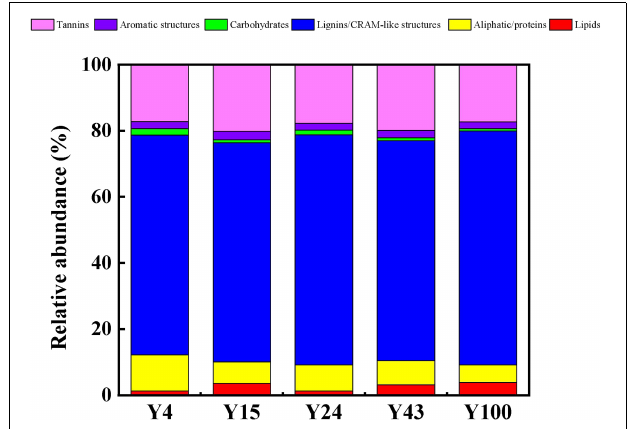
FIGURE 3 | Comparison of the composition of soil dissolved organic matter (DOM) from different stand ages of Chinese fir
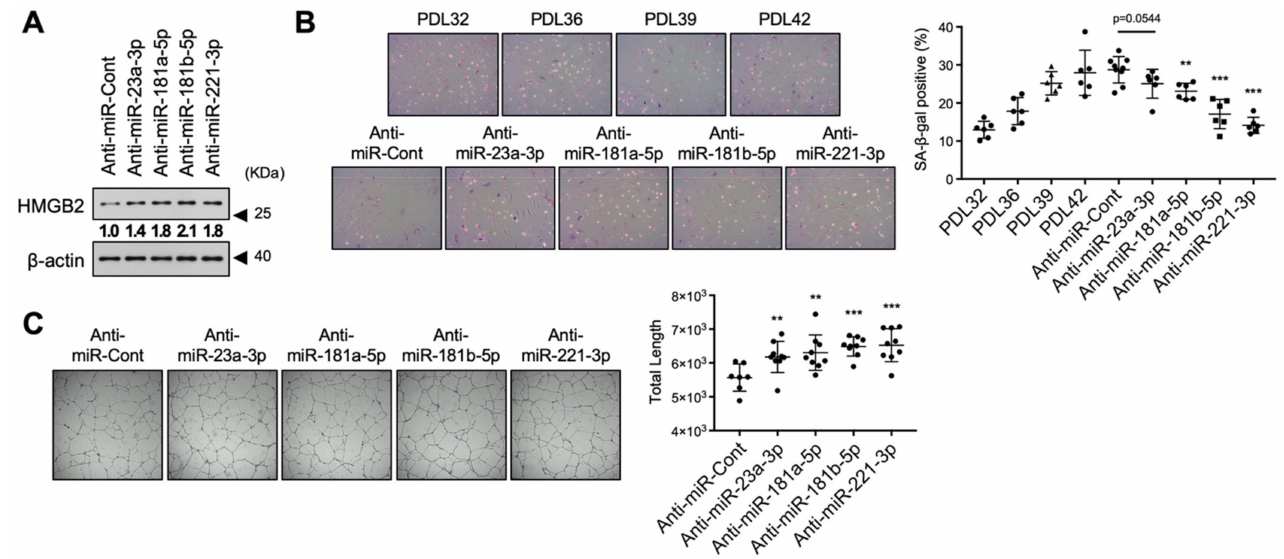
Figure 6. Treatment with miRNA inhibitors delayed cellular senescence in MVECs. ( A ) MVECs (PDL42) were transfected with miRNA inhibitors, and HMGB2 protein levels were determined via immunoblot analysis. Numbers in bold indicates the relative amount of HMGB2 normalized with β -actin. ( B ) Senescence in MVECs was determined via SA- β -gal staining and the proportion of SA- β -gal-positive cells was compared statistically. ( C ) The effect of miRNA mimics on the angiogenic activity of MVECs was analyzed via in vitro tube formation assays, and the total length of tube-like structures in a field was statistically compared. ** p < 0.01. *** p <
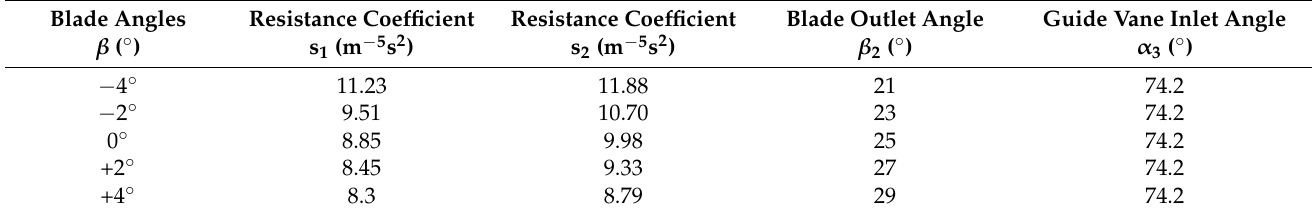
Table 3. Runaway characteristic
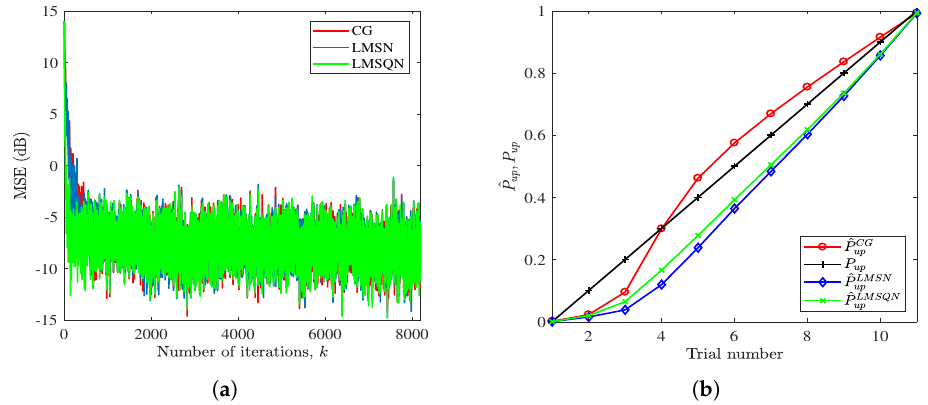
Figure 4. Simulation 2: ( a ) Learning curves for the data selection and ( b ) Comparison between the desired P up and achieved ˆ P LMSN up , ˆ P LMSQN up and ˆ P CG up by the data-selection algorithms.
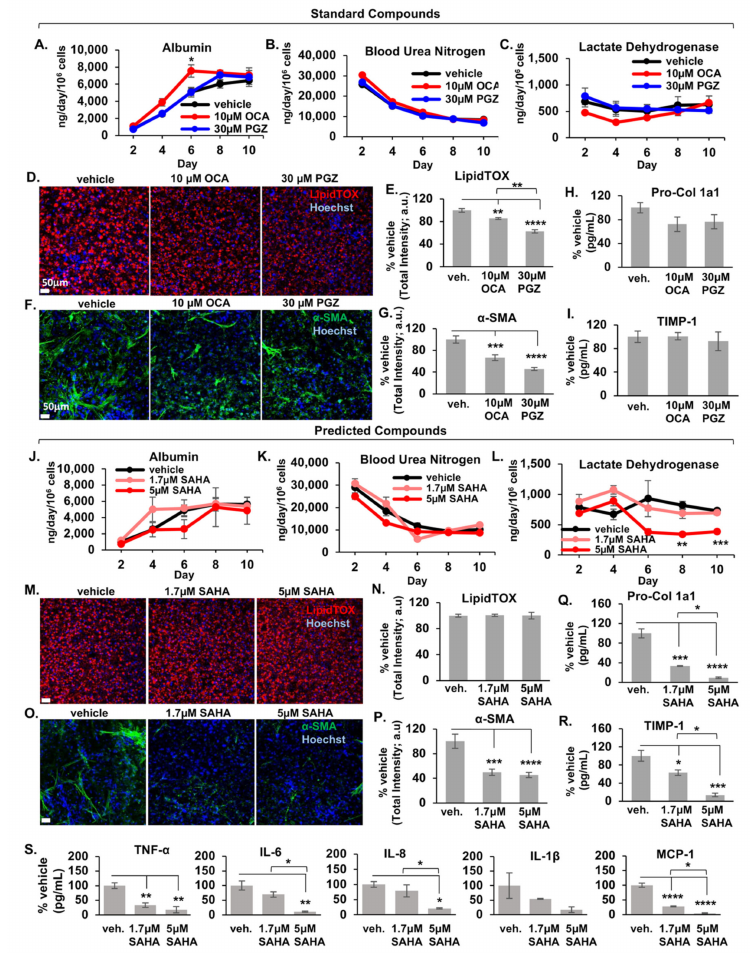
Figure 5. Control and predicted drugs reduce different NAFLD disease phenotypes in LAMPS models treated with EMS media. LAMPS models were maintained for 10 days in Early Metabolic Syndrome (EMS) media containing either vehicle control, 10 µ M obeticholic acid (OCA) and 30 µ M Pioglitazone (PGZ) [standard compounds], or vorinostat (suberoylanilide hydroxamic acid; SAHA) at 1.7 µ M or 5 µ M [predicted compounds]. A panel of metrics was examined to monitor disease-specific phenotypes. For standard drugs, albumin, blood urea nitrogen, and lactate dehydrogenase curves throughout the time course show similar profiles throughout the time course between vehicle and drug treatment groups, suggesting no overt model cytotoxicity or loss of function ( A – C ). At the day 6 timepoint, there was a significant increase in albumin secretion in the OCA group; however, no further significant increases in albumin output were observed at later time points (days 8 and 10). At day 10, there was a significant decrease in steatosis ( D , E ; LipidTOX TM intensity) and stellate cell activation ( F , G ; α -SMA intensity) for both OCA and PGZ groups compared to vehicle. Panels ( D , F ) display representative 20X image Day 10 LipidTOX TM ( D ) and α -SMA ( F ) images of LAMPS. Scale bar; 50 µ m. There was no significant change in the secreted levels of the pro-fibrotic markers Pro-Col 1a1 ( H ) TIMP-1 ( I ) in either treatment group compared to vehicle. For the predicted drug vorinostat (SAHA), albumin and blood urea nitrogen curves show no significant differences between vehicle and treatment groups ( J , K ), suggesting that these drug treatments do not result in loss of model functionality; however, a significant decrease in LDH secretion ( L ) at days 8 and 10 in the 5 µ M vorinostat treatment group, suggesting decreased cytotoxicity. This was further supported by the significant decrease in stellate cell activation ( O , P ; α -SMA intensity), production of the pro-fibrotic markers pro-collagen 1a1 and TIMP-1 ( Q , R ), and inflammatory cytokine production ( S ) observed in the vorinostat group. In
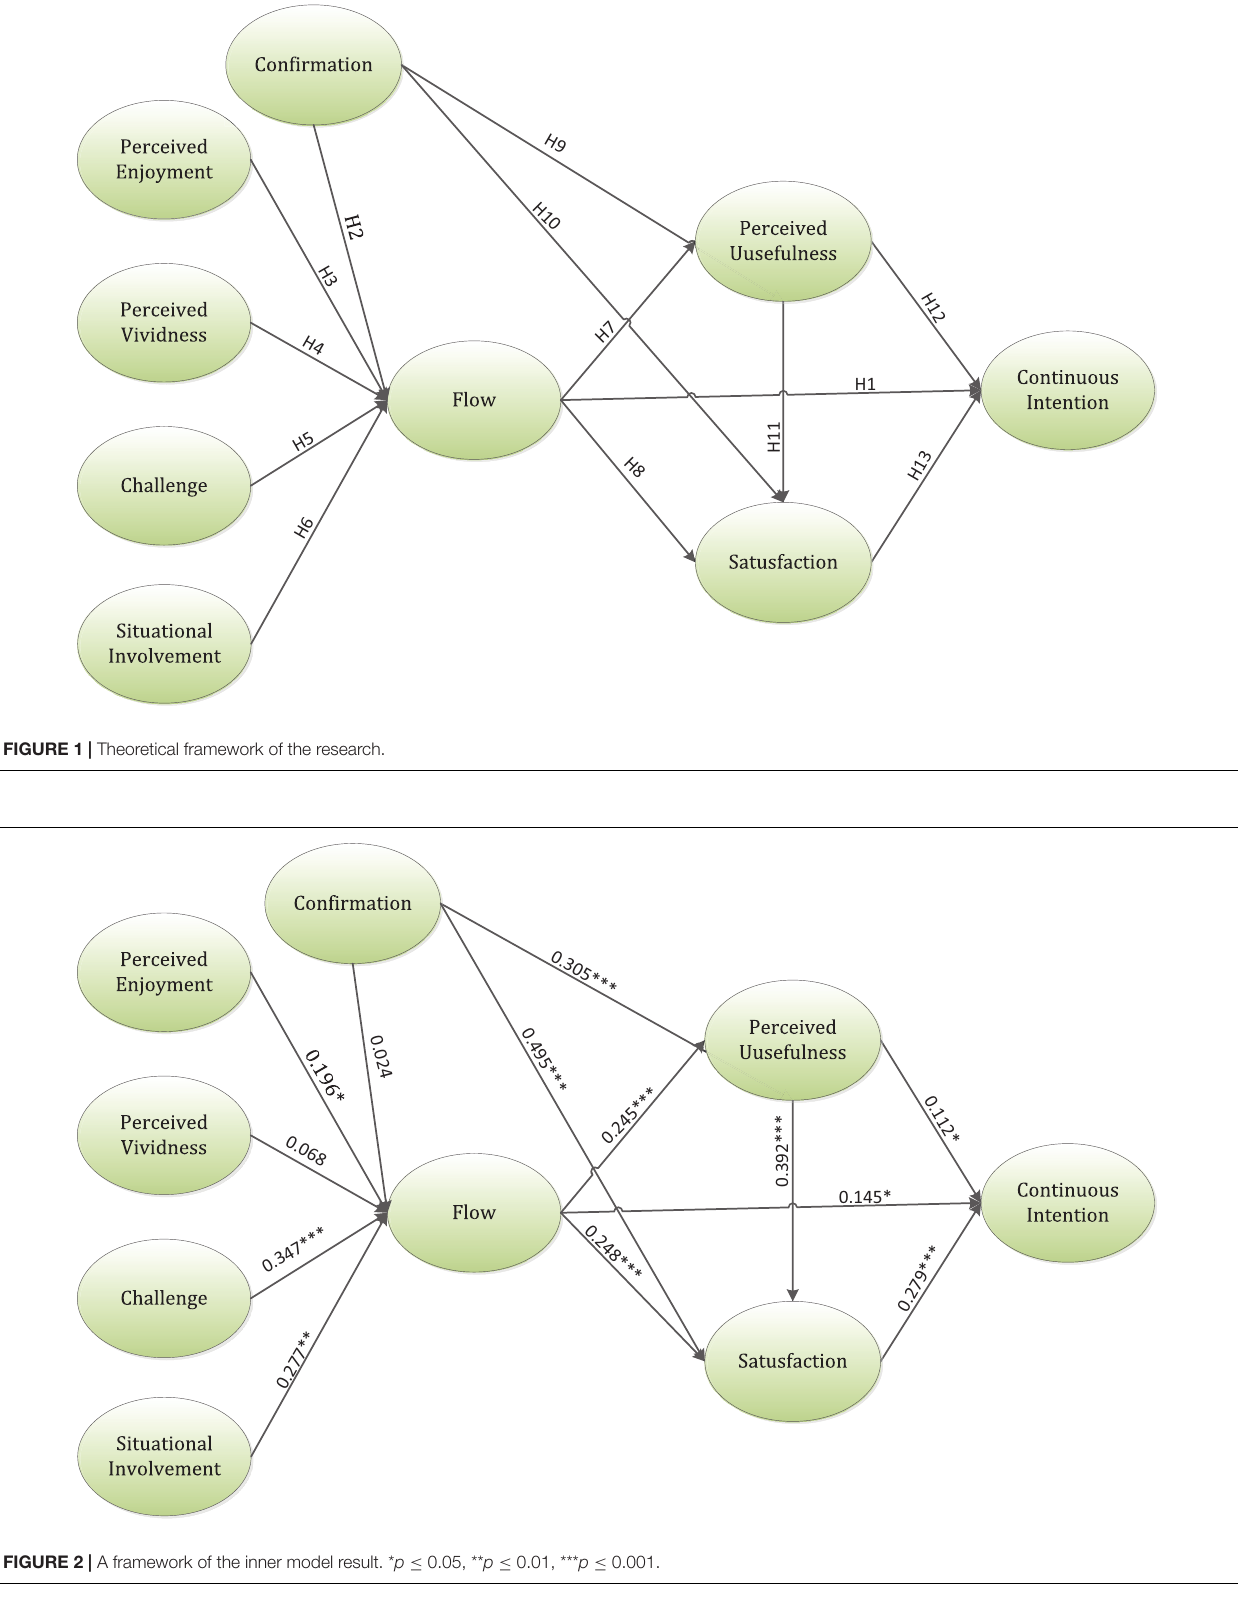
Frontiers in Psychology |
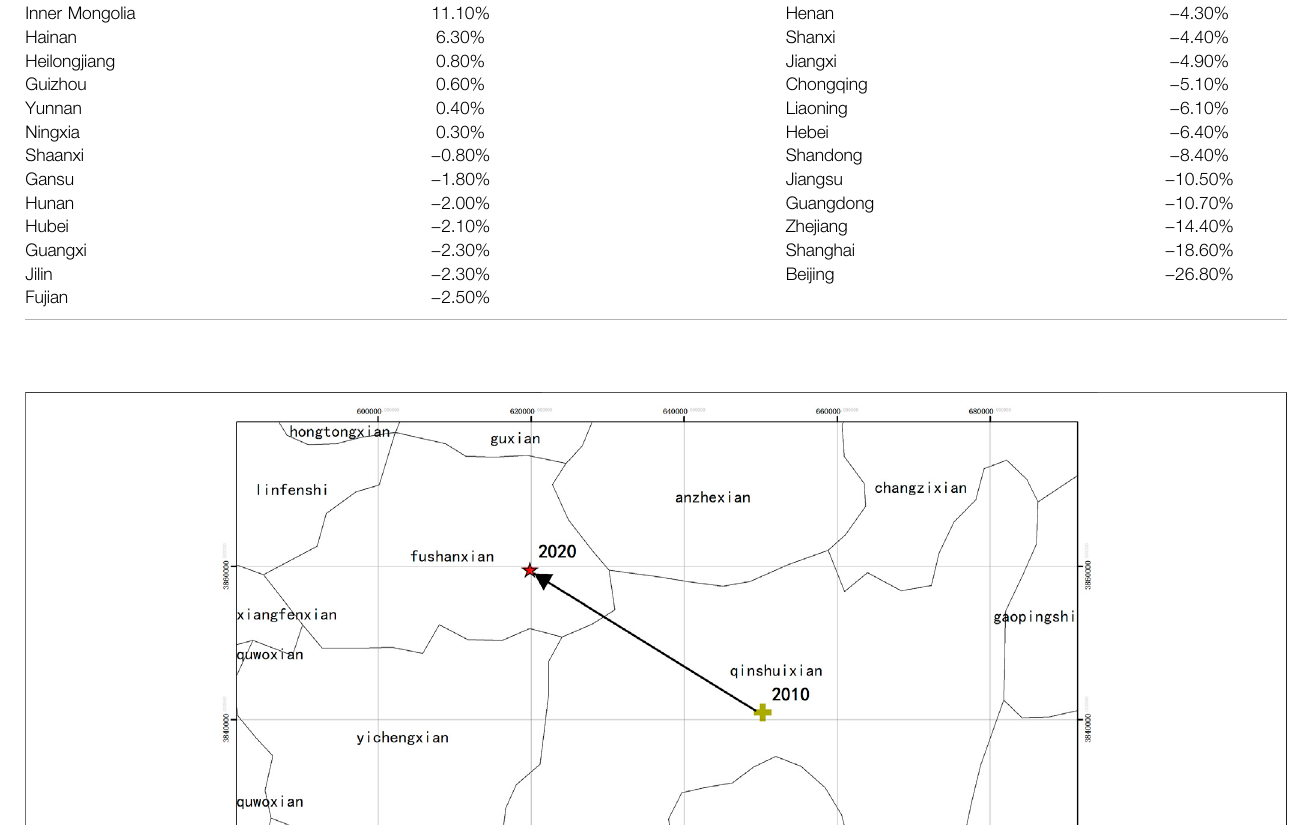
Frontiers in Environmental Science |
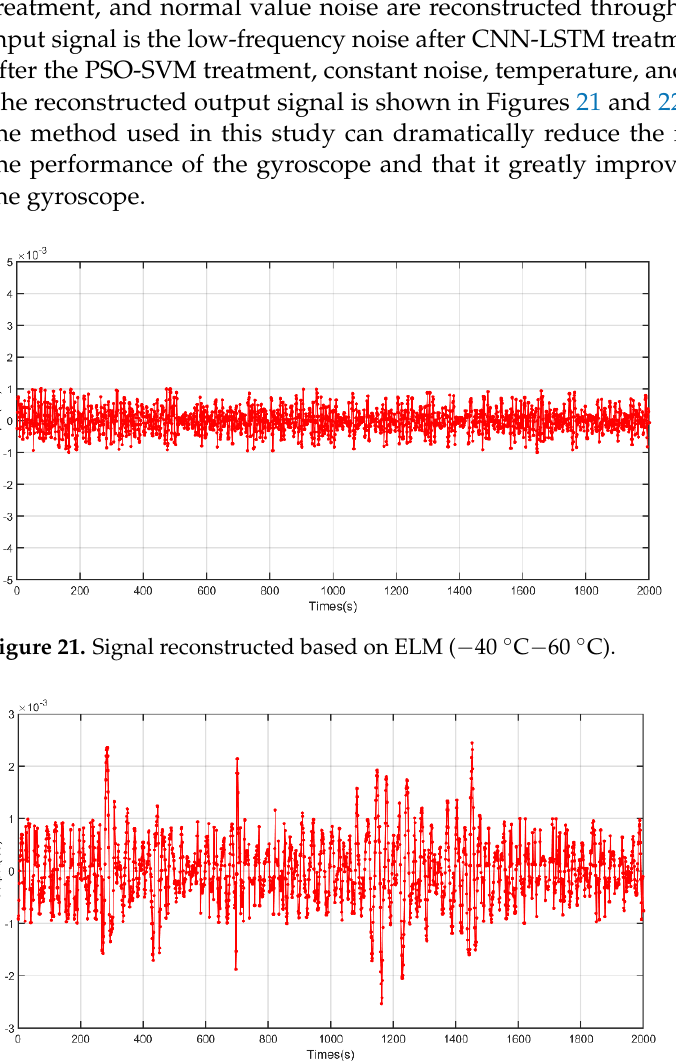
Figure 22. Signal reconstructed based on ELM (60 °C –− 40 °C).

• • • •

Only the lines from the one containing "Frontiers in Psychology |" through the final line of the records should be transcribed, exactly and with no pictures.

Frontiers in Psychology |
Frontiers in Environmental Science |
Figure 22. Signal reconstructed based on ELM (60 °C –− 40 °C).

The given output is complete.